So sayeth Albert Einstein.
And apparently a growing number of scientists believe that although the illusion is a rather persistent one people can and do see past it… into the future. Sometimes, maybe.
Full story in This is London.
I believe I’ve had experiences that at least appeared to be premonition as they describe it and know others who have also. And yet I remain skeptical to a degree. The brain is an incredible instrument with an uncanny ability to cherry pick and catalog seonsory data in support of whatever happens to be its current focus of identification. Further to that our memory is notoriously unreliable. And human beings have a hard-wired desire to believe in the extraordinary.
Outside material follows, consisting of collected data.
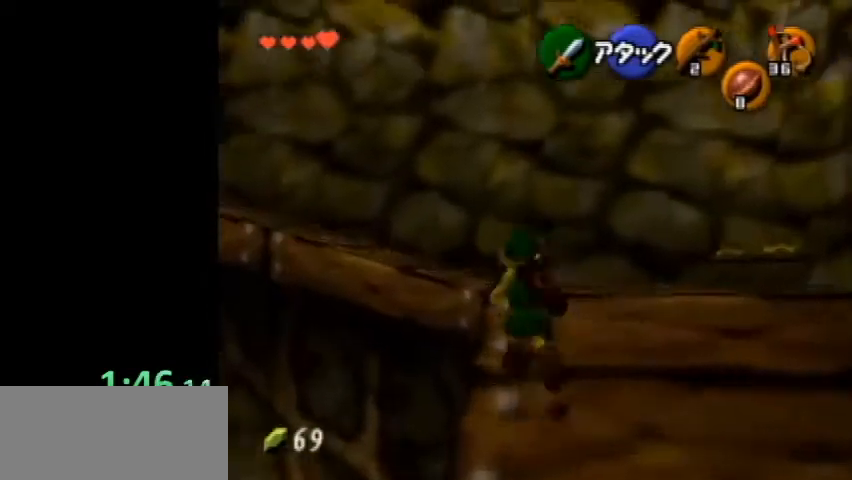
{"buttons": ["A", "L1"], "left_stick": "up", "events": [[34, "left_stick", "up-left"], [334, "A", "down"], [334, "L1", "down"], [467, "left_stick", "up"]]}
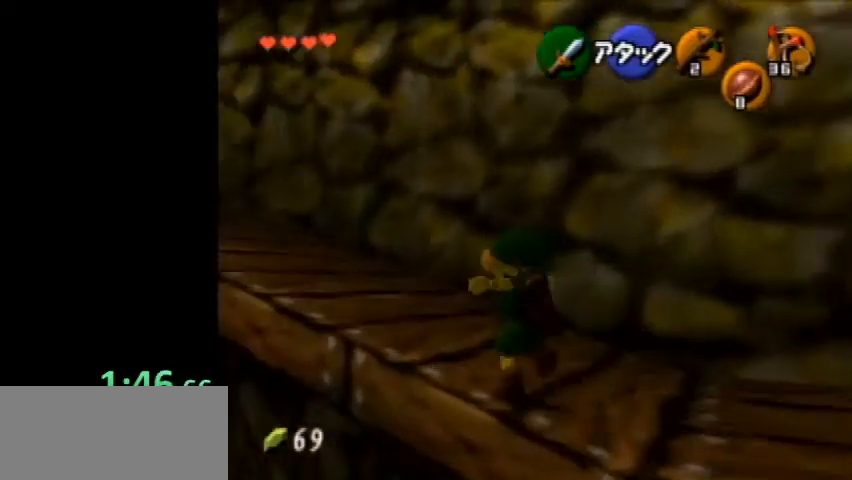
{"buttons": [], "left_stick": "up", "events": [[34, "A", "up"], [67, "L1", "up"]]}
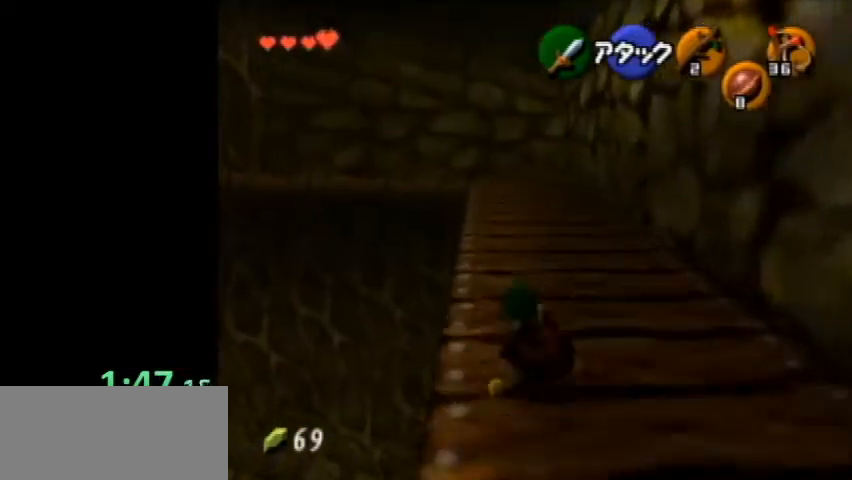
{"buttons": [], "left_stick": "up", "events": [[100, "A", "down"], [267, "A", "up"]]}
Self-deception is contagious and consensus hallucinations abound. So I’ll wait and see.
And now a word from the skeptics:
Research in this matter is subject to the element of selective recall, whereby individuals tend to remember when a dream or hunch turns out correctly and forget it if it fails. Therefore, anecdotal reports are not of much value.
In 1983, an examination was made of the evidence offered by 127 persons who responded to a U.K. newspaper feature on premonitions. A questionnaire was accompanied by a personality test. Most who answered were female, average age was forty-six years, and 80 percent of them said that they were correct 70 percent of the time. The personality test showed that these persons were significantly more neurotic than average and scored high on a “lie scale.” Some 85 percent of their predictions involved death or other tragedies. The investigator concluded that the ability to have premonitions is important since it warns females and thereby provides a “survival advantage to the species.” No comment.
Hey, maybe neurotic middle-aged women really can foretell the future better than everyone else. If I was persistently yanked into the future by visions and foreboding of impending catastrophes I’d probably be neurotic too.